Anyway, I share these things with GM's and invite sandbox advice and hope ideas can be gleaned from eachother.
Quick note on the model, it is a quickie. Two coats of paint, a couple toy cars from the thrift store painted rust red and not attached so I can use them anywhere. My group is forgiving enough that I can probably get away with re-using the same city block as a generic street over again when the need arises. I do plan to epoxy it after getting realistic paint on it, hiding the foam edges by filling them in with paintable glue, and adding pine trees, brush and maybe snow.
Bring on the End of the world, we are ready!
Wednesday, February 1, 2017
Modeling Continues-Kazamir Dungeon Module
Life has left little time of late for this hobby that I love. I have been able to keep running my post apocalyptic Savage Worlds game and have built terrain for that game as well, but my goal of modeling the major campaign areas of my 1st Edition AD&D campaign has not been completely idle, either.
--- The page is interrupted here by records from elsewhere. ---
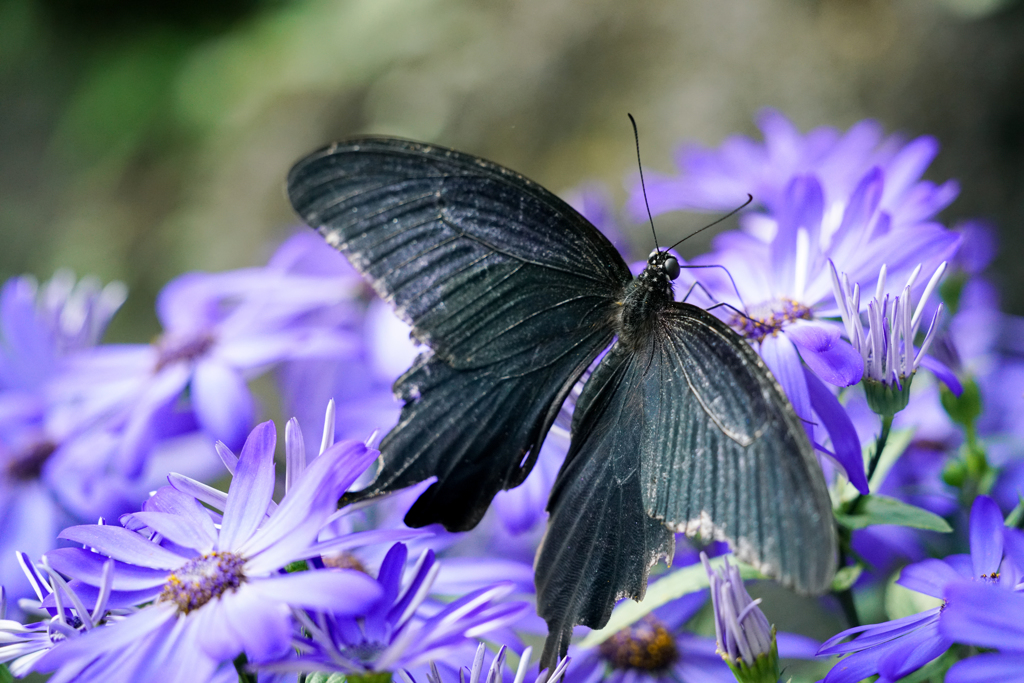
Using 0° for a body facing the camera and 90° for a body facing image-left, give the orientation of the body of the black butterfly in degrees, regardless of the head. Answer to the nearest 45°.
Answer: approximately 225°

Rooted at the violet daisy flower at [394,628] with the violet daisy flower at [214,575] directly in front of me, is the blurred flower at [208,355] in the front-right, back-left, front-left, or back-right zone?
front-right

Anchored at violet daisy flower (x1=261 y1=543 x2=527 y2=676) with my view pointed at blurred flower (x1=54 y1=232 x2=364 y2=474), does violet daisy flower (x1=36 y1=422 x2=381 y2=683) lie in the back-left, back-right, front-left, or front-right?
front-left

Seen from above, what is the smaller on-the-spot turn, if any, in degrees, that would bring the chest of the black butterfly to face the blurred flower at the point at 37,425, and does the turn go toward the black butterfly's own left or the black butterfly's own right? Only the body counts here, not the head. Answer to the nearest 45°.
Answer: approximately 90° to the black butterfly's own left
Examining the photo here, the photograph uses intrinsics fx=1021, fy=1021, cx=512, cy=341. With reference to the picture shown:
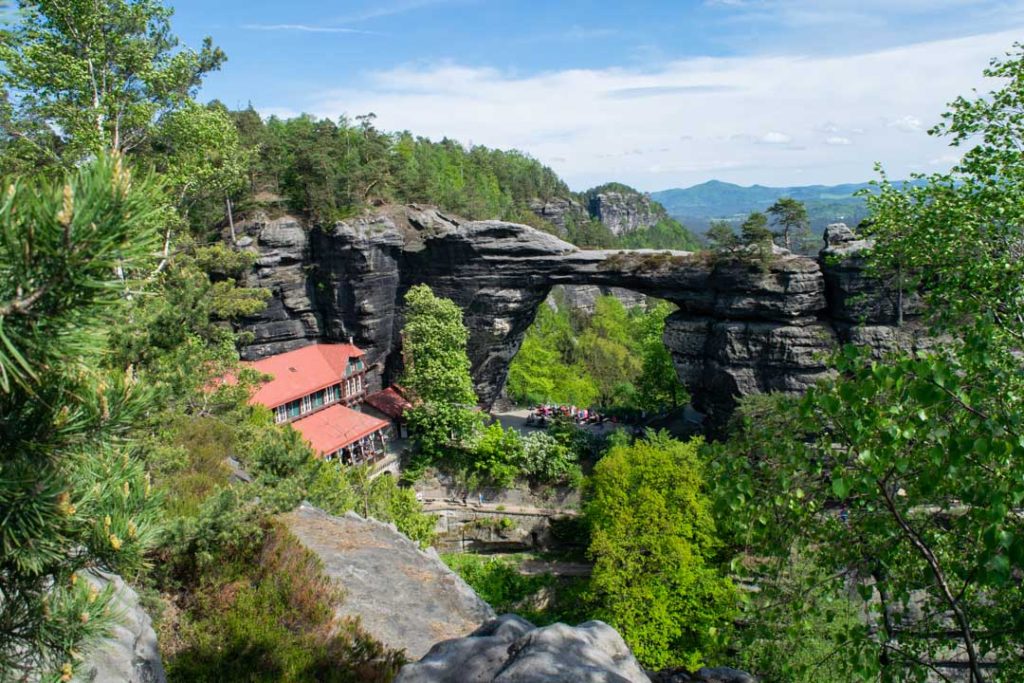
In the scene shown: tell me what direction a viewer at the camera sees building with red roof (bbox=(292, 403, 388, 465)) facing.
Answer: facing the viewer and to the right of the viewer

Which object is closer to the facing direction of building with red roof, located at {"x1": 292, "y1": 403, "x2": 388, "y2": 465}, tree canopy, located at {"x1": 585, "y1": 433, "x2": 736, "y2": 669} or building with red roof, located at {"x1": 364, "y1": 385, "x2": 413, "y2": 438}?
the tree canopy

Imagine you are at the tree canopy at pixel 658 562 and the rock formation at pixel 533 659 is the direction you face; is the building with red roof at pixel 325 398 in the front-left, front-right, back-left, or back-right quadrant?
back-right

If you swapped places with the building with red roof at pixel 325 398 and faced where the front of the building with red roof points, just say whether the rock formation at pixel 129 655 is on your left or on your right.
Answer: on your right

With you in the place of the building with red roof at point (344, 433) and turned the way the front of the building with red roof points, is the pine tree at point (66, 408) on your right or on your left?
on your right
These are some pics of a terrain module which encompasses the second level of the major dungeon in my Rysanthis setting, Kazamir.
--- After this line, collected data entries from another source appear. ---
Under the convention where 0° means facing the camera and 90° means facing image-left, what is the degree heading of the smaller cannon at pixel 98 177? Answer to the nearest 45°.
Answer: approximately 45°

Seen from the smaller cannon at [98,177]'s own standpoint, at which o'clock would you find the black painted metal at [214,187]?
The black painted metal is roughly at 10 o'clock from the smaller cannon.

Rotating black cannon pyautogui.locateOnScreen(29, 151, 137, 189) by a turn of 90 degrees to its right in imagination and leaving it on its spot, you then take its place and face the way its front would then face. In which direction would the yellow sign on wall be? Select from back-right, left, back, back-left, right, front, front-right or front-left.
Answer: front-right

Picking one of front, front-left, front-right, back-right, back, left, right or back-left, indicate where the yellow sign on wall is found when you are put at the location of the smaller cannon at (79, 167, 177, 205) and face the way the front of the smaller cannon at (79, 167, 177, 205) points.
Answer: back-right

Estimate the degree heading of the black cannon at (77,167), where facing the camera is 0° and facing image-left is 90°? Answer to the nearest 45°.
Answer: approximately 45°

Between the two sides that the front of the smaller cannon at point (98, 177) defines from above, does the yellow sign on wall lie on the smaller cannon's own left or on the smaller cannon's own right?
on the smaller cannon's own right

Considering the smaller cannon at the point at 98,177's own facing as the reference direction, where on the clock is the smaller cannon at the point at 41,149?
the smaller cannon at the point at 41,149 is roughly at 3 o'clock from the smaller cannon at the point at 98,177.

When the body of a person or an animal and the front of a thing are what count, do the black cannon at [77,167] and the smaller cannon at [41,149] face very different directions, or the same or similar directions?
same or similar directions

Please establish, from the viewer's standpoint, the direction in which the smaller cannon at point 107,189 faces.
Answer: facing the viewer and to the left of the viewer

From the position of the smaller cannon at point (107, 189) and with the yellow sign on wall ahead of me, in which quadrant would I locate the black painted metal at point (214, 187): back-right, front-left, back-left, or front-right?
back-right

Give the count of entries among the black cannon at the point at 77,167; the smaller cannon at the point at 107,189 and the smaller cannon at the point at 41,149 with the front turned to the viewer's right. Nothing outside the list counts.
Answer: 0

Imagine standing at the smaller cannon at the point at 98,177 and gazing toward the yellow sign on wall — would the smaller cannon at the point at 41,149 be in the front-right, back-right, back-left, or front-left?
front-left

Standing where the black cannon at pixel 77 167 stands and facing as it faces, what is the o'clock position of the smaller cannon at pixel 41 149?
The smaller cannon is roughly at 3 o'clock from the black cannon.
I do look forward to finishing it and using it in a game. I tried to give it a multi level effect and there are both natural caverns and engineered chambers and tunnels left from the days of the Jennerak, though the dungeon has been turned to wholly evil ends long ago...
It takes up an entire table in length but leaves room for players and DM. Very inconvenient to transport. I made a very conscious effort to get as much maze like effect as possible while not making it stuffy for miniatures play, and I like it's raised effect. I have about 15 hours into it, and about five bucks in paint so far. It's halfway done, roughly. I didn't picture everything but it has about twenty chambers and rooms. I am now hunting statuary and adornment for it in thrift store toy bins.
Kazamir dungeon lies beneath a ruined fortress of the same name on a lake island near the shores on which lie an abandoned and crumbling town called Barrow.
Hope it inspires someone to model your game world!